The United Nations has begun an investigation in the wake of outcries from area environmentalists (the matter has even been raised in the U.S. presidential race, with Barack Obama weighing in earlier this month) and could end up listing Waterton-Glacier as a World Heritage Site In Danger.
“The designation ‘In Danger’ has no force in law,” said Casey Brennan of Wildsight, based in Fernie, “but what it does is set in motion the World Heritage Committee (WHC) to form a committee and begin to do outreach, to immediately approach the government and work with them to improve stewardship.”
It can’t come too soon, Brennan says, since B.C. Energy officials were expected to decide June 21 on whether to give tenure to BP for the coalbed methane project. So far, no announcement has been made, but if BP acquires tenure for the land, it would be able to apply for drilling permits.
The Cranbrook Daily Townsman reported recently the ministry is considering issuing BP a tenure agreement allowing it to explore for petroleum and natural gas in the Crowsnest Coalfield in the Elk River drainage, near Fernie. The tenure agreement would include both shallow and deep rights and give the holder the exclusive right to apply for permission to drill wells in the agreement area. If BP is successful in getting tenure for the area, they will be required to conduct environmental studies including surface water hydrogeology, wildlife, traditional use and vegetation.
Brennan’s organization and 10 others petitioned the WHC and the International Joint Commission, and while they haven’t heard from the IJC yet, the WHC replied it had already started a file on the controversial mining projects, which could threaten the purity of the Flathead watershed, which flows south to form the western border of Montana’s Glacier National Park.
The petitions were prepared by environmental law organizations Ecojustice (Canada) and Earthjustice (U.S.) on behalf of Canadian Parks and Wilderness Society, B.C. Chapter, the Dogwood Initiative, the Flathead Coalition, Headwaters Montana, the National Parks Conservation Association, Sierra Club B.C., the Wilderness Society, Wildsight, and Yellowstone to Yukon Conservation Initiative. Together, the groups represent hundreds of thousands of members and supporters.

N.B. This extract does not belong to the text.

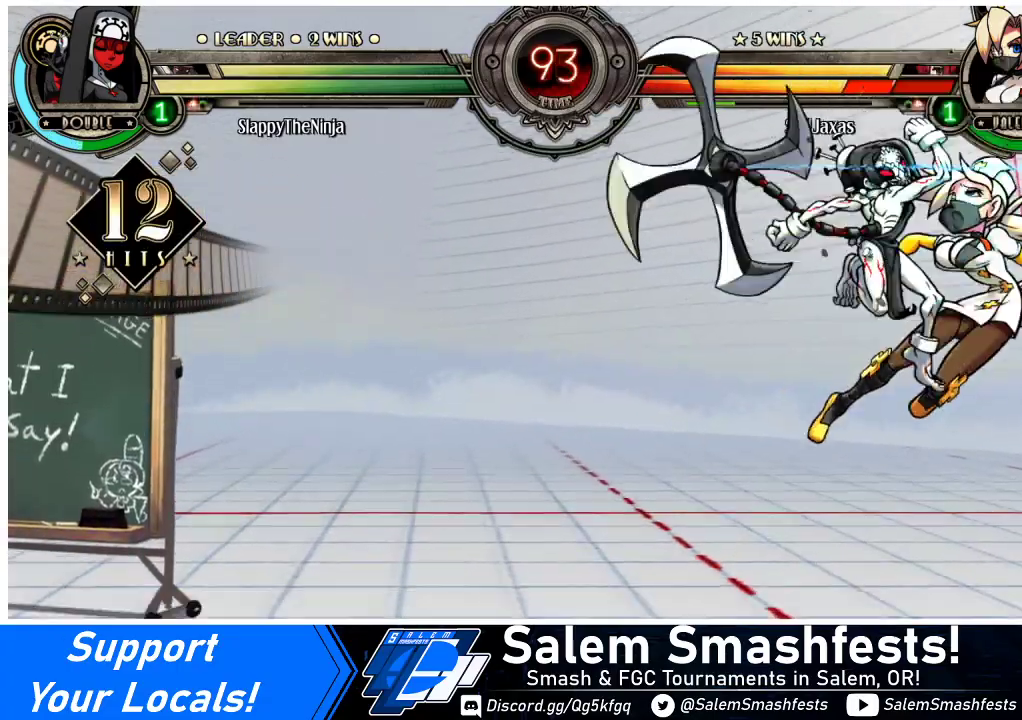
{"buttons": ["DPAD_RIGHT"], "events": []}
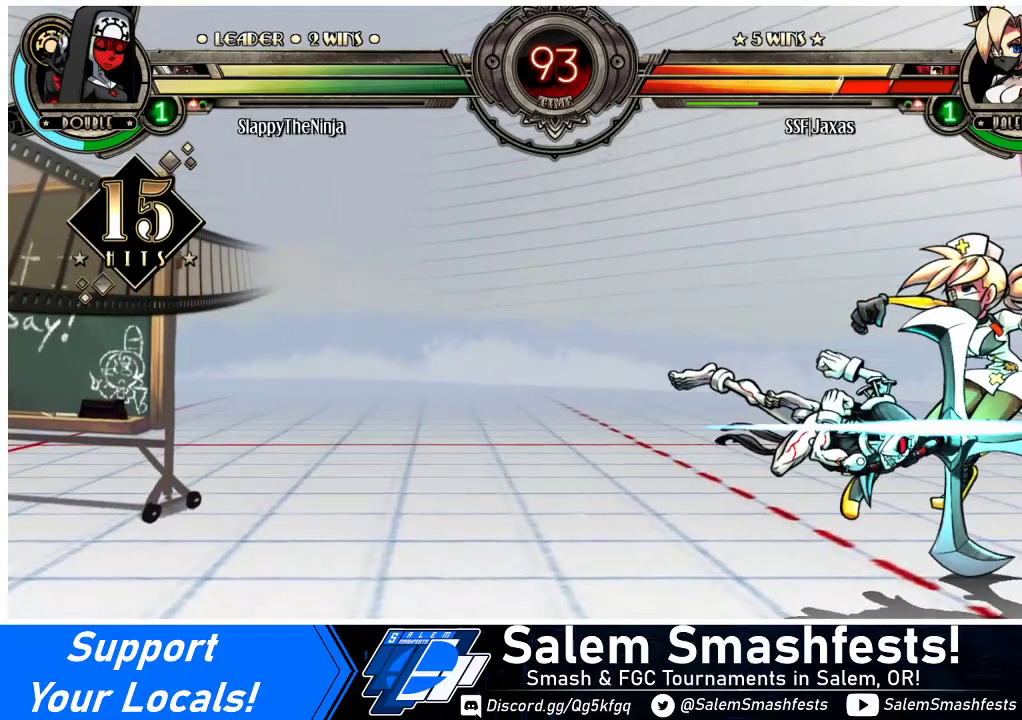
{"buttons": ["CROSS", "SQUARE", "DPAD_RIGHT"], "events": [[300, "SQUARE", "down"], [333, "CROSS", "down"], [400, "SQUARE", "up"], [433, "CROSS", "up"], [500, "CROSS", "down"], [500, "SQUARE", "down"]]}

“Using extensive documentation from existing scientific data, these groups are pointing out that the Flathead watership is critical habitat for rare and endangered species that migrate in and out of Waterton-Glacier International Peace Park,” Brennan said.
“The list includes iconic species such as grizzly bear, grey wolf, lynx, wolverines, big-horn sheep, mountain goat. tailed frog, bull trout and westslope (blackspotted) cutthroat trout.”
The two proposed developments threaten the ecological integrity of the Flathead, Brennan said. Cline Mining Corporation’s Lodgepole open-pit coal mine, near the Foisey Creek and McLatchie Creek tributaries to the Flathead River, is about 40 kilometres north of the Canada-U.S. border. BP Canada’s Mist Mountain coalbed methane extraction project could transform 500 square kilometres of wilderness in the Flathead and Elk valleys, near Fernie, into a network of service roads, pipelines, well sites, power lines, pumps, compressors and flaring stations.
The City of Fernie is officially opposed to either project and has declared by council vote it will fight BP’s efforts all the way.
Waterton-Glacier International Peace Park (the world’s first International Peace Park) is designated as a world heritage site and United Nations biosphere reserve.